Exercise passage ::
+ + +

Government

Trump vs. Obama's Legacy, Again

The DOJ has dropped its defense of ObamaCare and is even backing plaintiff states.

Nate Jackson · Jun. 8, 2018

In 2011, Barack Obama’s Social Justice Department decided it would no longer defend Bill Clinton’s Defense of Marriage Act. It was the beginning of the end at the federal level for traditional marriage, and leftists rejoiced. They’re singing a different tune now that Donald Trump’s Justice Department has not only dropped the defense of ObamaCare but requested that a court strike down key regulations.

Led by Texas and Wisconsin, 20 states filed suit arguing that without the tax penalty for remaining uninsured, the individual mandate is unconstitutional. We’d still argue that it’s unconstitutional with or without the tax, but Chief Justice John Roberts rewrote that part of the law in order to save it. Ironically, ruling that the penalty was actually a tax enabled Republicans to undo that tax via their tax reform bill — effective Jan. 1, 2019 — and that undoing is now the basis of the lawsuit.

+ + +

What you are asked to do :: Retype the article on the Justice Department and ObamaCare in full, word for word.

Body or hand keypoint data:
+ + +

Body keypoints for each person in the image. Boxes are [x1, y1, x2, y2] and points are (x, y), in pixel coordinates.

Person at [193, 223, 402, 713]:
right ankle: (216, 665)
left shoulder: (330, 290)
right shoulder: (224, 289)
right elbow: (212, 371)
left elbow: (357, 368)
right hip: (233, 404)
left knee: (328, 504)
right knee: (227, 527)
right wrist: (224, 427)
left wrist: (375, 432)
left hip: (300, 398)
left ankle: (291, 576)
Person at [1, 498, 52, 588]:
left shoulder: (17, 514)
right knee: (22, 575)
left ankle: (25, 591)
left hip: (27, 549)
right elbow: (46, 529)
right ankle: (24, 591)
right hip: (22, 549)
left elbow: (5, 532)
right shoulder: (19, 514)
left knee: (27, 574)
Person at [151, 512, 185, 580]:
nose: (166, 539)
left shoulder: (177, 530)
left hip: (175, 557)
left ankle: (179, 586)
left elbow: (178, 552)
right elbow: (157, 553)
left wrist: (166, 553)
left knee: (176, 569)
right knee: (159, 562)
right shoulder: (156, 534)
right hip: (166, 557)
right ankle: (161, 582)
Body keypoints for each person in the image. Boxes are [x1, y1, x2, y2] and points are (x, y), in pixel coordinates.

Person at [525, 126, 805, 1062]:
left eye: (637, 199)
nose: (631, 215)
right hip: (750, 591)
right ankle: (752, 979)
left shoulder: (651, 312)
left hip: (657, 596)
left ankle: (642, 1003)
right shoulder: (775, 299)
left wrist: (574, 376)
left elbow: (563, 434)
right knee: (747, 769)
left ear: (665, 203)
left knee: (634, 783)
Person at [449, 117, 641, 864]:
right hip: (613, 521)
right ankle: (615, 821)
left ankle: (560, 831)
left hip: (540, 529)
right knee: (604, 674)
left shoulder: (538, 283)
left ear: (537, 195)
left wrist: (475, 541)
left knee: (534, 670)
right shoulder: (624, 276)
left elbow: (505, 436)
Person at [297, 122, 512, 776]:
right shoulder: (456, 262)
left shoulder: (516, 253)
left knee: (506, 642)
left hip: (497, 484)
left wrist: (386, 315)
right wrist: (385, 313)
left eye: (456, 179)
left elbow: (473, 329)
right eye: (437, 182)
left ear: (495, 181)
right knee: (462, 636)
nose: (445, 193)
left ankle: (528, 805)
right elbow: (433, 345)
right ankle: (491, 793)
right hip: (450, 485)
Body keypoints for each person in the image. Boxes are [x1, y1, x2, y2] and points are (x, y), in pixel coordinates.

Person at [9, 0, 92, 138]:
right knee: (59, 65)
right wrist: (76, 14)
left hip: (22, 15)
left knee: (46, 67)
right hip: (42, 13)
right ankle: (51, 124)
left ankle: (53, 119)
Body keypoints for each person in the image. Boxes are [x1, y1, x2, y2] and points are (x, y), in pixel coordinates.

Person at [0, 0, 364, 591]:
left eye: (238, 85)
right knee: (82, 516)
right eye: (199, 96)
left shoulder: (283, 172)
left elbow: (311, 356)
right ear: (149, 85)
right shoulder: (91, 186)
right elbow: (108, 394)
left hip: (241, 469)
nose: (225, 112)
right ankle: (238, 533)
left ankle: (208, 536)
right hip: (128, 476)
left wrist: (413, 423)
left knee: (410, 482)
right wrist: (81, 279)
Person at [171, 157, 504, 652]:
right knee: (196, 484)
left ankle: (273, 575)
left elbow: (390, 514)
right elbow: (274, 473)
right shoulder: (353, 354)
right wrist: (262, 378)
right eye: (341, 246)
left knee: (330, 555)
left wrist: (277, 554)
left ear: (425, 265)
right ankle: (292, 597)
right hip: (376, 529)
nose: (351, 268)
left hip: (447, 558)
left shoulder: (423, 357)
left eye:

+ + +

Problem solution ::
Government

Trump vs. Obama's Legacy, Again

The DOJ has dropped its defense of ObamaCare and is even backing plaintiff states.

Nate Jackson · Jun. 8, 2018

In 2011, Barack Obama’s Social Justice Department decided it would no longer defend Bill Clinton’s Defense of Marriage Act. It was the beginning of the end at the federal level for traditional marriage, and leftists rejoiced. They’re singing a different tune now that Donald Trump’s Justice Department has not only dropped the defense of ObamaCare but requested that a court strike down key regulations.

Led by Texas and Wisconsin, 20 states filed suit arguing that without the tax penalty for remaining uninsured, the individual mandate is unconstitutional. We’d still argue that it’s unconstitutional with or without the tax, but Chief Justice John Roberts rewrote that part of the law in order to save it. Ironically, ruling that the penalty was actually a tax enabled Republicans to undo that tax via their tax reform bill — effective Jan. 1, 2019 — and that undoing is now the basis of the lawsuit.